-------- EXERCISE MATERIALS --------

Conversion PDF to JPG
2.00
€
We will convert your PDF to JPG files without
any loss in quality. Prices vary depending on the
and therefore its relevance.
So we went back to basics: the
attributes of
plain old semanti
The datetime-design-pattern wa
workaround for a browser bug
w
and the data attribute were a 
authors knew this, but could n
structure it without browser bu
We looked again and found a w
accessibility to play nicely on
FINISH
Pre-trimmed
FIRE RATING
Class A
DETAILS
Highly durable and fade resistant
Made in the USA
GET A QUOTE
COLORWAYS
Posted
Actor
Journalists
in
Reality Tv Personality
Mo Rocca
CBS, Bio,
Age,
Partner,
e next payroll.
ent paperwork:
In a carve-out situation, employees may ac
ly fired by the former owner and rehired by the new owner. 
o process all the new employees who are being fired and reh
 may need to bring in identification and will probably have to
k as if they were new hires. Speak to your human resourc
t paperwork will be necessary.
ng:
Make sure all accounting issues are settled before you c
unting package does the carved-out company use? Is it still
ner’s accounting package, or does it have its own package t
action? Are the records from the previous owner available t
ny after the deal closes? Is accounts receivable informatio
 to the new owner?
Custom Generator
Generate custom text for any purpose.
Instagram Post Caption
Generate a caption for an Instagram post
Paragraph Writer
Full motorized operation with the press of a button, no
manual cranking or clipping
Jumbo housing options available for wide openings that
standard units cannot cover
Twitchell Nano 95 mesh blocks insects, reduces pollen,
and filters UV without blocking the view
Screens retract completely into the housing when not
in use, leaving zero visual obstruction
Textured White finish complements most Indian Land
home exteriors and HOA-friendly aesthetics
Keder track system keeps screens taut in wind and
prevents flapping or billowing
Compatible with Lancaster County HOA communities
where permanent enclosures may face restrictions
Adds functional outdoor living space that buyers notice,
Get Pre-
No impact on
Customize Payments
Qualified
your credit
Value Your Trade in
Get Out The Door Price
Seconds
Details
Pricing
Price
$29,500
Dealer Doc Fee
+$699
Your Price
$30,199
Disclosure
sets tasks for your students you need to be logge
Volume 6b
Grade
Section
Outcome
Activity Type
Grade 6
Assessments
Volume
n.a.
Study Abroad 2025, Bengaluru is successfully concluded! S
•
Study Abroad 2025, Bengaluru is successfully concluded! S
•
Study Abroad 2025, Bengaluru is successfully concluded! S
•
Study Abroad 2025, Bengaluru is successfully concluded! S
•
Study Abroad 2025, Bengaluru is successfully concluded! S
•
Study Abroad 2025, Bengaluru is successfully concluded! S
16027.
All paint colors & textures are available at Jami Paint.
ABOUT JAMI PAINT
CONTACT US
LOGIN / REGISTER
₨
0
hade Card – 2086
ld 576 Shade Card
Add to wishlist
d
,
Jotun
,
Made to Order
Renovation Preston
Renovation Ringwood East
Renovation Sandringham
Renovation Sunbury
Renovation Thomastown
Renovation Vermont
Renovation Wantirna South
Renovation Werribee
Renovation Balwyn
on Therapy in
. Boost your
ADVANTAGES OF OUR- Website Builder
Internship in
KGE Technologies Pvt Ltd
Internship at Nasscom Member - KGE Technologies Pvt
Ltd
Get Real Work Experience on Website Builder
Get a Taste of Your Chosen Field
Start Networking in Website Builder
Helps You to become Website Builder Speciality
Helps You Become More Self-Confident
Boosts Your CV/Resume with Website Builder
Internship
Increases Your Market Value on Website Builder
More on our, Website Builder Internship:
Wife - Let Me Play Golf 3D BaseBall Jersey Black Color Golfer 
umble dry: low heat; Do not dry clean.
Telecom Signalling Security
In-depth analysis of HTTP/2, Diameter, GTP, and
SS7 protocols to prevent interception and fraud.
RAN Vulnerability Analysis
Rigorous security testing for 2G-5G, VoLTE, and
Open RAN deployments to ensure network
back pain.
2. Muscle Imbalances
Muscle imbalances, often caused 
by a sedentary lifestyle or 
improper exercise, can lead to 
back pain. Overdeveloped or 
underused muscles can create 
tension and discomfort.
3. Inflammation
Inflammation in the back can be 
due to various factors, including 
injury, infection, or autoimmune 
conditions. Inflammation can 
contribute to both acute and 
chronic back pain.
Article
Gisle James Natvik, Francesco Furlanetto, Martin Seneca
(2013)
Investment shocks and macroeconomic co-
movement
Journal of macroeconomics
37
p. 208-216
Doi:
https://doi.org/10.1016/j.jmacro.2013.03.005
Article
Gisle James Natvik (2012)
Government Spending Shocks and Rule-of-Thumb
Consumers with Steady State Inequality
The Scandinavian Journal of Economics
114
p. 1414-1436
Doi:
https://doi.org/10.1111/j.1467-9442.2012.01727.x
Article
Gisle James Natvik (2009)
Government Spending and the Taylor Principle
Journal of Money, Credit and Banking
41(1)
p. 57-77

--------

Please repeat word for word the rows from the first line up to and including the line with "The datetime-design-pattern wa".

Conversion PDF to JPG
2.00
€
We will convert your PDF to JPG files without
any loss in quality. Prices vary depending on the
and therefore its relevance.
So we went back to basics: the
attributes of
plain old semanti
The datetime-design-pattern wa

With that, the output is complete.